__WORK INSTRUCTION__
Please write out the rows below again, swapping each "Spring 2020" for "Fall 2021" and changing nothing else. Leave the pictures out of your answer.

__RECORDS FOR PROCESSING__

○ ○ ○ ○

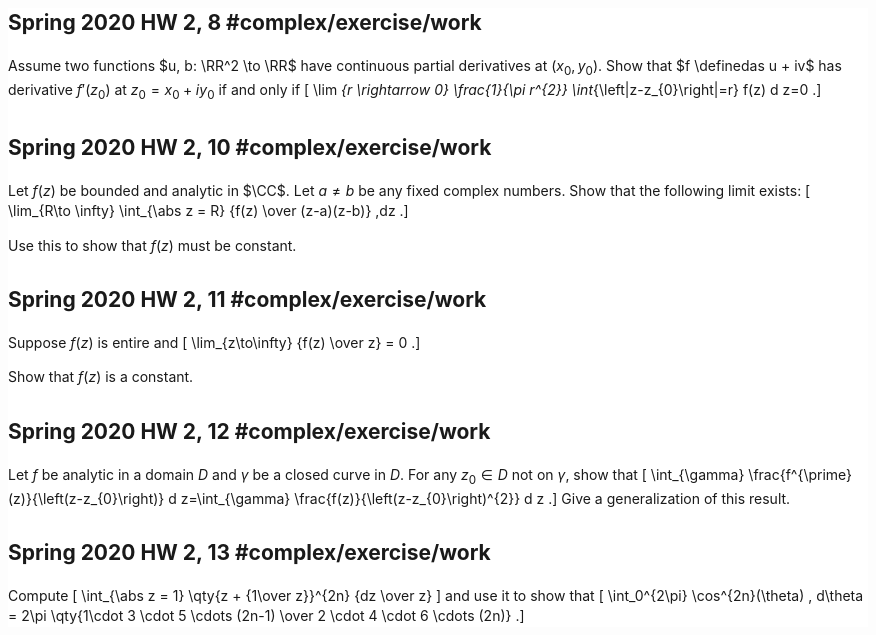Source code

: 
## Spring 2020 HW 2, 8 #complex/exercise/work

Assume two functions $u, b: \RR^2 \to \RR$ have continuous partial derivatives at $(x_0 ,y_0)$.
Show that $f \definedas u + iv$ has derivative $f'(z_0)$ at $z_0 = x_0 + iy_0$ if and only if
\[
\lim _{r \rightarrow 0} \frac{1}{\pi r^{2}} \int_{\left|z-z_{0}\right|=r} f(z) d z=0
.\]





## Spring 2020 HW 2, 10 #complex/exercise/work
Let $f(z)$ be bounded and analytic in $\CC$.
Let $a\neq b$ be any fixed complex numbers.
Show that the following limit exists:
\[
\lim_{R\to \infty} \int_{\abs z = R} {f(z) \over (z-a)(z-b)} \,dz
.\]

Use this to show that $f(z)$ must be constant.


## Spring 2020 HW 2, 11 #complex/exercise/work
Suppose $f(z)$ is entire and 
\[
\lim_{z\to\infty} {f(z) \over z} = 0
.\]

Show that $f(z)$ is a constant.

## Spring 2020 HW 2, 12 #complex/exercise/work
Let $f$ be analytic in a domain $D$ and $\gamma$ be a closed curve in $D$.
For any $z_0\in D$ not on $\gamma$, show that
\[
\int_{\gamma} \frac{f^{\prime}(z)}{\left(z-z_{0}\right)} d z=\int_{\gamma} \frac{f(z)}{\left(z-z_{0}\right)^{2}} d z
.\]
Give a generalization of this result.


## Spring 2020 HW 2, 13 #complex/exercise/work

Compute
\[
\int_{\abs z = 1} \qty{z + {1\over z}}^{2n} {dz \over z}
\]
and use it to show that
\[
\int_0^{2\pi} \cos^{2n}(\theta) \, d\theta = 2\pi \qty{1\cdot 3 \cdot 5 \cdots (2n-1) \over 2 \cdot 4 \cdot 6 \cdots (2n)}
.\]


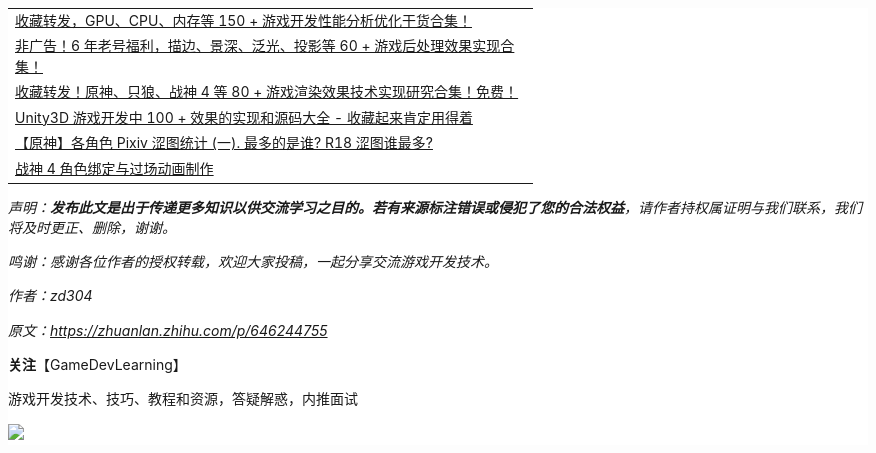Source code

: <table interlaced="enabled" align="center"><tbody><tr data-style=""><td valign="middle" align="left" colspan="1" rowspan="1"><a target="_blank" href="http://mp.weixin.qq.com/s?__biz=MzUxMDM3MTYwNQ==&amp;mid=2247513119&amp;idx=1&amp;sn=ac7715c90ad005e2990e7c2efec62876&amp;chksm=f9010665ce768f7321d345edfe1864cbfdda170d2613a019709e54cd02d8f3e8fb4750b46d3c&amp;scene=21#wechat_redirect" textvalue="收藏转发，GPU、CPU、内存等150+游戏开发性能分析优化干货合集！" linktype="text" imgurl="" imgdata="null" data-itemshowtype="0" tab="innerlink" data-linktype="2" data-style="text-decoration: underline; letter-spacing: 0.578px; text-align: -webkit-left; text-wrap: wrap; background-color: rgb(252, 252, 252); min-height: 1em; font-size: 14px;">收藏转发，GPU、CPU、内存等 150 + 游戏开发性能分析优化干货合集！</a></td></tr><tr data-style=""><td width="511" valign="middle" align="left"><a target="_blank" href="http://mp.weixin.qq.com/s?__biz=MzUxMDM3MTYwNQ==&amp;mid=2247512555&amp;idx=1&amp;sn=8a98f83843a035ddc89b17e2cbeb6a1f&amp;chksm=f9010391ce768a87f4789be4c4b6e342a669edcadd33f14762535d67414341be1943368c6e69&amp;scene=21#wechat_redirect" textvalue="非广告！6年老号福利，描边、景深、泛光、投影等60+游戏后处理效果实现合集！" linktype="text" imgurl="" imgdata="null" data-itemshowtype="0" tab="innerlink" data-linktype="2">非广告！6 年老号福利，描边、景深、泛光、投影等 60 + 游戏后处理效果实现合集！</a><br></td></tr><tr data-style=""><td width="511" valign="top"><a target="_blank" href="http://mp.weixin.qq.com/s?__biz=MzUxMDM3MTYwNQ==&amp;mid=2247511897&amp;idx=1&amp;sn=3f14b6405fe583a24f70169ae8863fd8&amp;chksm=f9011d23ce7694352cdbfe6b7fc45171410f7c2d4f1f3a0dc6745bd25e5b79137ee0cc191a30&amp;scene=21#wechat_redirect" textvalue="收藏转发！原神、只狼、战神4等80+游戏渲染效果技术实现研究合集！免费！" linktype="text" imgurl="" imgdata="null" data-itemshowtype="0" tab="innerlink" data-linktype="2">收藏转发！原神、只狼、战神 4 等 80 + 游戏渲染效果技术实现研究合集！免费！</a><br></td></tr><tr data-style=""><td width="511" valign="top"><a target="_blank" href="http://mp.weixin.qq.com/s?__biz=MzUxMDM3MTYwNQ==&amp;mid=2247487026&amp;idx=1&amp;sn=442efa67e68f323aaa2e2077f80ecce9&amp;chksm=f902bc48ce75355ed8fd99975c1964c3e38455ad6ba36086be7e8cb6ea2797e973b05cafda85&amp;scene=21#wechat_redirect" textvalue="Unity3D游戏开发中100+效果的实现和源码大全 - 收藏起来肯定用得着" linktype="text" imgurl="" imgdata="null" data-itemshowtype="0" tab="innerlink" data-linktype="2">Unity3D 游戏开发中 100 + 效果的实现和源码大全 - 收藏起来肯定用得着</a><br></td></tr><tr data-style=""><td width="511" valign="top"><a target="_blank" href="http://mp.weixin.qq.com/s?__biz=MzUxMDM3MTYwNQ==&amp;mid=2247506542&amp;idx=1&amp;sn=f8322d9ad4821ff9709be0ad8a4eb206&amp;chksm=f9016814ce76e102acdb37bd57017cb86d3732dfb430a0f03d1f64b59e16e7b231d9fc92e18d&amp;scene=21#wechat_redirect" textvalue="【原神】各角色Pixiv涩图统计(一). 最多的是谁? R18涩图谁最多?" linktype="text" imgurl="" imgdata="null" data-itemshowtype="0" tab="innerlink" data-linktype="2">【原神】各角色 Pixiv 涩图统计 (一). 最多的是谁? R18 涩图谁最多?</a><br></td></tr><tr data-style=""><td width="511" valign="top"><a target="_blank" href="http://mp.weixin.qq.com/s?__biz=MzUxMDM3MTYwNQ==&amp;mid=2247503967&amp;idx=1&amp;sn=1535132037c48015d6e7483a5524531e&amp;chksm=f9016225ce76eb33bca178a8260356fd0a99f4c555a38ce80df3cbc5ba2aef7091fb066fd075&amp;scene=21#wechat_redirect" textvalue="战神4角色绑定与过场动画制作" linktype="text" imgurl="" imgdata="null" data-itemshowtype="0" tab="innerlink" data-linktype="2">战神 4 角色绑定与过场动画制作</a><br></td></tr></tbody></table>  

_声明：__发布此文是出于传递更多知识以供交流学习之目的。若有来源标注错误或侵犯了您的合法权益__，请作者持权属证明与我们联系，我们将及时更正、删除，谢谢。_

  

_鸣谢：感谢各位作者的授权转载，欢迎大家投稿，一起分享交流游戏开发技术。_

_作者：zd304_

_原文：https://zhuanlan.zhihu.com/p/646244755_

**关注**【GameDevLearning】  

游戏开发技术、技巧、教程和资源，答疑解惑，内推面试

![](https://mmbiz.qpic.cn/sz_mmbiz_jpg/l2Uzl9GfAIdkUW35qje5yVS0c19IW5OKIUzSBiaFy76Jnglwy7gC1czsTF5A2VW8Bm9UqqGBibscnkPibyqcKUkCA/640?wx_fmt=jpeg)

○ ○ ○ ○

__RESPONSE TO THIS TASK__
Source code

: 
## Fall 2021 HW 2, 8 #complex/exercise/work

Assume two functions $u, b: \RR^2 \to \RR$ have continuous partial derivatives at $(x_0 ,y_0)$.
Show that $f \definedas u + iv$ has derivative $f'(z_0)$ at $z_0 = x_0 + iy_0$ if and only if
\[
\lim _{r \rightarrow 0} \frac{1}{\pi r^{2}} \int_{\left|z-z_{0}\right|=r} f(z) d z=0
.\]





## Fall 2021 HW 2, 10 #complex/exercise/work
Let $f(z)$ be bounded and analytic in $\CC$.
Let $a\neq b$ be any fixed complex numbers.
Show that the following limit exists:
\[
\lim_{R\to \infty} \int_{\abs z = R} {f(z) \over (z-a)(z-b)} \,dz
.\]

Use this to show that $f(z)$ must be constant.


## Fall 2021 HW 2, 11 #complex/exercise/work
Suppose $f(z)$ is entire and 
\[
\lim_{z\to\infty} {f(z) \over z} = 0
.\]

Show that $f(z)$ is a constant.

## Fall 2021 HW 2, 12 #complex/exercise/work
Let $f$ be analytic in a domain $D$ and $\gamma$ be a closed curve in $D$.
For any $z_0\in D$ not on $\gamma$, show that
\[
\int_{\gamma} \frac{f^{\prime}(z)}{\left(z-z_{0}\right)} d z=\int_{\gamma} \frac{f(z)}{\left(z-z_{0}\right)^{2}} d z
.\]
Give a generalization of this result.


## Fall 2021 HW 2, 13 #complex/exercise/work

Compute
\[
\int_{\abs z = 1} \qty{z + {1\over z}}^{2n} {dz \over z}
\]
and use it to show that
\[
\int_0^{2\pi} \cos^{2n}(\theta) \, d\theta = 2\pi \qty{1\cdot 3 \cdot 5 \cdots (2n-1) \over 2 \cdot 4 \cdot 6 \cdots (2n)}
.\]


Source code

: <table interlaced="enabled" align="center"><tbody><tr data-style=""><td valign="middle" align="left" colspan="1" rowspan="1"><a target="_blank" href="http://mp.weixin.qq.com/s?__biz=MzUxMDM3MTYwNQ==&amp;mid=2247513119&amp;idx=1&amp;sn=ac7715c90ad005e2990e7c2efec62876&amp;chksm=f9010665ce768f7321d345edfe1864cbfdda170d2613a019709e54cd02d8f3e8fb4750b46d3c&amp;scene=21#wechat_redirect" textvalue="收藏转发，GPU、CPU、内存等150+游戏开发性能分析优化干货合集！" linktype="text" imgurl="" imgdata="null" data-itemshowtype="0" tab="innerlink" data-linktype="2" data-style="text-decoration: underline; letter-spacing: 0.578px; text-align: -webkit-left; text-wrap: wrap; background-color: rgb(252, 252, 252); min-height: 1em; font-size: 14px;">收藏转发，GPU、CPU、内存等 150 + 游戏开发性能分析优化干货合集！</a></td></tr><tr data-style=""><td width="511" valign="middle" align="left"><a target="_blank" href="http://mp.weixin.qq.com/s?__biz=MzUxMDM3MTYwNQ==&amp;mid=2247512555&amp;idx=1&amp;sn=8a98f83843a035ddc89b17e2cbeb6a1f&amp;chksm=f9010391ce768a87f4789be4c4b6e342a669edcadd33f14762535d67414341be1943368c6e69&amp;scene=21#wechat_redirect" textvalue="非广告！6年老号福利，描边、景深、泛光、投影等60+游戏后处理效果实现合集！" linktype="text" imgurl="" imgdata="null" data-itemshowtype="0" tab="innerlink" data-linktype="2">非广告！6 年老号福利，描边、景深、泛光、投影等 60 + 游戏后处理效果实现合集！</a><br></td></tr><tr data-style=""><td width="511" valign="top"><a target="_blank" href="http://mp.weixin.qq.com/s?__biz=MzUxMDM3MTYwNQ==&amp;mid=2247511897&amp;idx=1&amp;sn=3f14b6405fe583a24f70169ae8863fd8&amp;chksm=f9011d23ce7694352cdbfe6b7fc45171410f7c2d4f1f3a0dc6745bd25e5b79137ee0cc191a30&amp;scene=21#wechat_redirect" textvalue="收藏转发！原神、只狼、战神4等80+游戏渲染效果技术实现研究合集！免费！" linktype="text" imgurl="" imgdata="null" data-itemshowtype="0" tab="innerlink" data-linktype="2">收藏转发！原神、只狼、战神 4 等 80 + 游戏渲染效果技术实现研究合集！免费！</a><br></td></tr><tr data-style=""><td width="511" valign="top"><a target="_blank" href="http://mp.weixin.qq.com/s?__biz=MzUxMDM3MTYwNQ==&amp;mid=2247487026&amp;idx=1&amp;sn=442efa67e68f323aaa2e2077f80ecce9&amp;chksm=f902bc48ce75355ed8fd99975c1964c3e38455ad6ba36086be7e8cb6ea2797e973b05cafda85&amp;scene=21#wechat_redirect" textvalue="Unity3D游戏开发中100+效果的实现和源码大全 - 收藏起来肯定用得着" linktype="text" imgurl="" imgdata="null" data-itemshowtype="0" tab="innerlink" data-linktype="2">Unity3D 游戏开发中 100 + 效果的实现和源码大全 - 收藏起来肯定用得着</a><br></td></tr><tr data-style=""><td width="511" valign="top"><a target="_blank" href="http://mp.weixin.qq.com/s?__biz=MzUxMDM3MTYwNQ==&amp;mid=2247506542&amp;idx=1&amp;sn=f8322d9ad4821ff9709be0ad8a4eb206&amp;chksm=f9016814ce76e102acdb37bd57017cb86d3732dfb430a0f03d1f64b59e16e7b231d9fc92e18d&amp;scene=21#wechat_redirect" textvalue="【原神】各角色Pixiv涩图统计(一). 最多的是谁? R18涩图谁最多?" linktype="text" imgurl="" imgdata="null" data-itemshowtype="0" tab="innerlink" data-linktype="2">【原神】各角色 Pixiv 涩图统计 (一). 最多的是谁? R18 涩图谁最多?</a><br></td></tr><tr data-style=""><td width="511" valign="top"><a target="_blank" href="http://mp.weixin.qq.com/s?__biz=MzUxMDM3MTYwNQ==&amp;mid=2247503967&amp;idx=1&amp;sn=1535132037c48015d6e7483a5524531e&amp;chksm=f9016225ce76eb33bca178a8260356fd0a99f4c555a38ce80df3cbc5ba2aef7091fb066fd075&amp;scene=21#wechat_redirect" textvalue="战神4角色绑定与过场动画制作" linktype="text" imgurl="" imgdata="null" data-itemshowtype="0" tab="innerlink" data-linktype="2">战神 4 角色绑定与过场动画制作</a><br></td></tr></tbody></table>  

_声明：__发布此文是出于传递更多知识以供交流学习之目的。若有来源标注错误或侵犯了您的合法权益__，请作者持权属证明与我们联系，我们将及时更正、删除，谢谢。_

  

_鸣谢：感谢各位作者的授权转载，欢迎大家投稿，一起分享交流游戏开发技术。_

_作者：zd304_

_原文：https://zhuanlan.zhihu.com/p/646244755_

**关注**【GameDevLearning】  

游戏开发技术、技巧、教程和资源，答疑解惑，内推面试

![](https://mmbiz.qpic.cn/sz_mmbiz_jpg/l2Uzl9GfAIdkUW35qje5yVS0c19IW5OKIUzSBiaFy76Jnglwy7gC1czsTF5A2VW8Bm9UqqGBibscnkPibyqcKUkCA/640?wx_fmt=jpeg)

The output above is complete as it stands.